### Data entries:
■ ■ ■ ■

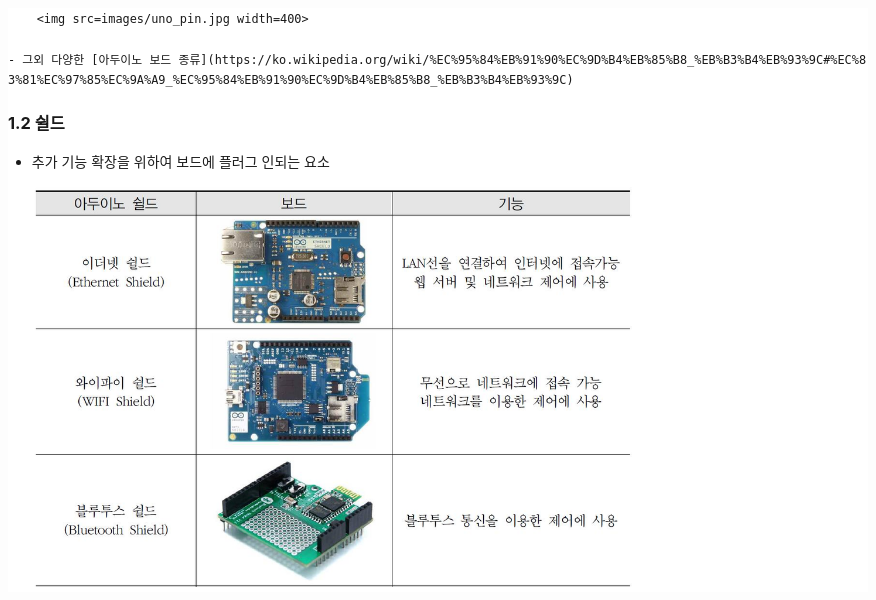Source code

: 		<img src=images/uno_pin.jpg width=400>

	- 그외 다양한 [아두이노 보드 종류](https://ko.wikipedia.org/wiki/%EC%95%84%EB%91%90%EC%9D%B4%EB%85%B8_%EB%B3%B4%EB%93%9C#%EC%83%81%EC%97%85%EC%9A%A9_%EC%95%84%EB%91%90%EC%9D%B4%EB%85%B8_%EB%B3%B4%EB%93%9C)

### 1.2 쉴드
+ 추가 기능 확장을 위하여 보드에 플러그 인되는 요소

	<img src=images/shield.jpg width=600>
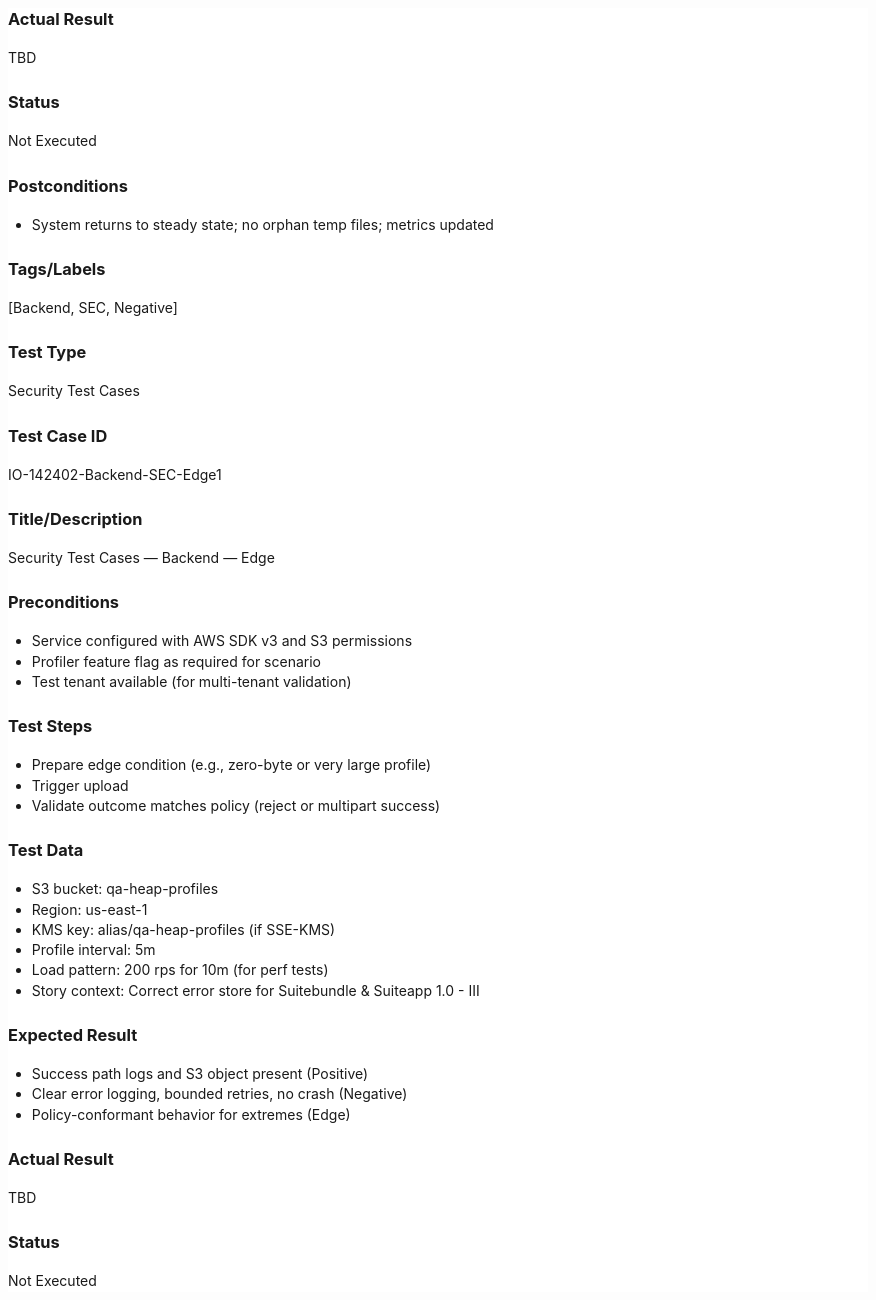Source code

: ### Actual Result
TBD

### Status
Not Executed

### Postconditions
- System returns to steady state; no orphan temp files; metrics updated

### Tags/Labels
[Backend, SEC, Negative]

### Test Type
Security Test Cases

### Test Case ID
IO-142402-Backend-SEC-Edge1

### Title/Description
Security Test Cases — Backend — Edge

### Preconditions
- Service configured with AWS SDK v3 and S3 permissions
- Profiler feature flag as required for scenario
- Test tenant available (for multi-tenant validation)

### Test Steps
- Prepare edge condition (e.g., zero-byte or very large profile)
- Trigger upload
- Validate outcome matches policy (reject or multipart success)

### Test Data
- S3 bucket: qa-heap-profiles
- Region: us-east-1
- KMS key: alias/qa-heap-profiles (if SSE-KMS)
- Profile interval: 5m
- Load pattern: 200 rps for 10m (for perf tests)
- Story context: Correct error store for Suitebundle & Suiteapp 1.0 - III

### Expected Result
- Success path logs and S3 object present (Positive)
- Clear error logging, bounded retries, no crash (Negative)
- Policy-conformant behavior for extremes (Edge)

### Actual Result
TBD

### Status
Not Executed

■ ■ ■ ■

### Work item:
Every line above is to be repeated exactly, but no picture is to appear in the copy.

### Written response:
Source code

: 		<img src=images/uno_pin.jpg width=400>

	- 그외 다양한 [아두이노 보드 종류](https://ko.wikipedia.org/wiki/%EC%95%84%EB%91%90%EC%9D%B4%EB%85%B8_%EB%B3%B4%EB%93%9C#%EC%83%81%EC%97%85%EC%9A%A9_%EC%95%84%EB%91%90%EC%9D%B4%EB%85%B8_%EB%B3%B4%EB%93%9C)

### 1.2 쉴드
+ 추가 기능 확장을 위하여 보드에 플러그 인되는 요소

	<img src=images/shield.jpg width=600>
Source code

: ### Actual Result
TBD

### Status
Not Executed

### Postconditions
- System returns to steady state; no orphan temp files; metrics updated

### Tags/Labels
[Backend, SEC, Negative]

### Test Type
Security Test Cases

### Test Case ID
IO-142402-Backend-SEC-Edge1

### Title/Description
Security Test Cases — Backend — Edge

### Preconditions
- Service configured with AWS SDK v3 and S3 permissions
- Profiler feature flag as required for scenario
- Test tenant available (for multi-tenant validation)

### Test Steps
- Prepare edge condition (e.g., zero-byte or very large profile)
- Trigger upload
- Validate outcome matches policy (reject or multipart success)

### Test Data
- S3 bucket: qa-heap-profiles
- Region: us-east-1
- KMS key: alias/qa-heap-profiles (if SSE-KMS)
- Profile interval: 5m
- Load pattern: 200 rps for 10m (for perf tests)
- Story context: Correct error store for Suitebundle & Suiteapp 1.0 - III

### Expected Result
- Success path logs and S3 object present (Positive)
- Clear error logging, bounded retries, no crash (Negative)
- Policy-conformant behavior for extremes (Edge)

### Actual Result
TBD

### Status
Not Executed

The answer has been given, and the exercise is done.